Bayview Correctional Facility
- Bayview Correctional Facility opposite Chelsea Piers.
- Interactive map of Bayview Correctional Facility
- Location: Manhattan, New York; 40°44′47″N 74°00′27″W﻿ / ﻿40.74639°N 74.00750°W;
- Status: Closed
- Security class: Medium security
- Population: 153 (October 2012)
- Closed: October 2012

= Bayview Correctional Facility =

Former women's prison in Manhattan, New York

Bayview Correctional Facility was a medium-security women's prison located at the south corner of West 20th Street and 11th Avenue in Manhattan, New York City, directly across the avenue from the Chelsea Piers sports complex. It was one of the few state penitentiaries in the middle of a major city in New York.

==History==
Bayview consisted of one large building and did not have grounds and a fenced perimeter, although an annex was later added. The building was designed by Shreve, Lamb & Harmon and it began its life as housing for sailors before being converted in the 1970s into a jail which held a maximum of 323 women, which represented approximately half of New York State's female prison population.

Covering the entire south wall of Bayview is the Venus, a mural painted by New York artist Knox Martin in 1970. Venus was commissioned by Doris Freedman of CityWalls (later the Public Art Fund).

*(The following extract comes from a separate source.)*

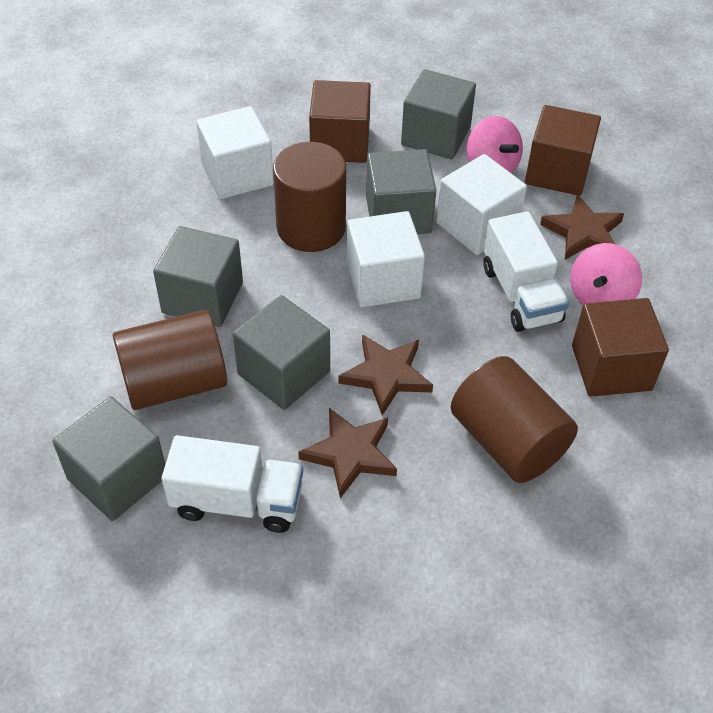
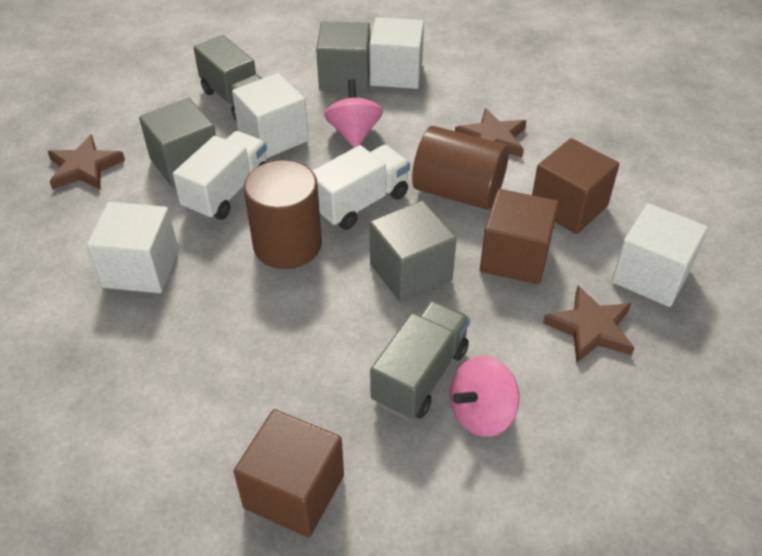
brown cylinder: [113,310,227,410] [273,142,346,252] [451,356,578,483] = 3 -> [244,160,322,269] [412,126,509,209] = 2
grey cube: [53,396,165,521] [153,226,243,327] [233,295,330,410] [366,149,436,234] [401,69,476,159] = 5 -> [139,98,216,188] [316,22,370,92] [369,200,457,303] = 3
grey truck: none = 0 -> [194,35,262,121] [370,300,470,420] = 2
white cube: [196,106,274,199] [347,211,425,307] [436,154,527,255] = 3 -> [87,202,179,293] [232,73,309,159] [369,17,424,89] [612,203,708,307] = 4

Today, Venus is almost entirely obscured by the neighboring building 100 Eleventh Avenue, completed in 2010.

Featured on the New York State Correction Officer Informational Page's "History of Bayview" is the following statement:

In 1970, prior to the rejuvenation of the district, Bayview's entire south wall was decorated with a red and pink abstract painting, called "Venus" by artist Knox Martin. The mural, conspicuous for its size and beauty, has often been used on post cards. It is also conspicuous—in a culture that regards large, exposed surface as prime advertising space—for not being a billboard. Not surprisingly, advertisers call from time to time with proposals to lease the wall for commercial messages, but Bayview doesn't want its beautiful Venus covered over with a beer or jeans ad.

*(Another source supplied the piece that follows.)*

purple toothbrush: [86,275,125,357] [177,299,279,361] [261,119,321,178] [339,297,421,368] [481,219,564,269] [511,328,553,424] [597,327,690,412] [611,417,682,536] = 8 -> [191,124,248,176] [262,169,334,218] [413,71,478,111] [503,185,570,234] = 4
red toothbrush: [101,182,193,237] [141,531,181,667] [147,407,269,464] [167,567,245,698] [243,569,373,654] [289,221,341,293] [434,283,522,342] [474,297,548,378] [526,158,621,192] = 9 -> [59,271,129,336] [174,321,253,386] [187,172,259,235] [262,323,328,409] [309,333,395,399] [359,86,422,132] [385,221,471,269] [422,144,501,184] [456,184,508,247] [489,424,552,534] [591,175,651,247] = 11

Besides, it's state property.

Before Superstorm Sandy hit in October 2012, Bayview's 153 prisoners were evacuated and sent to other facilities. The building sustained worth of damage as a result of storm damage and remained closed due to NYS Budgetary reasons. Following the announcement that the building would be sold, a number of plans for its future developed. Among those was a center for women's advocacy under the auspices of the NoVo Foundation, which was abandoned in 2019. As of 2020, the building's future status is unknown.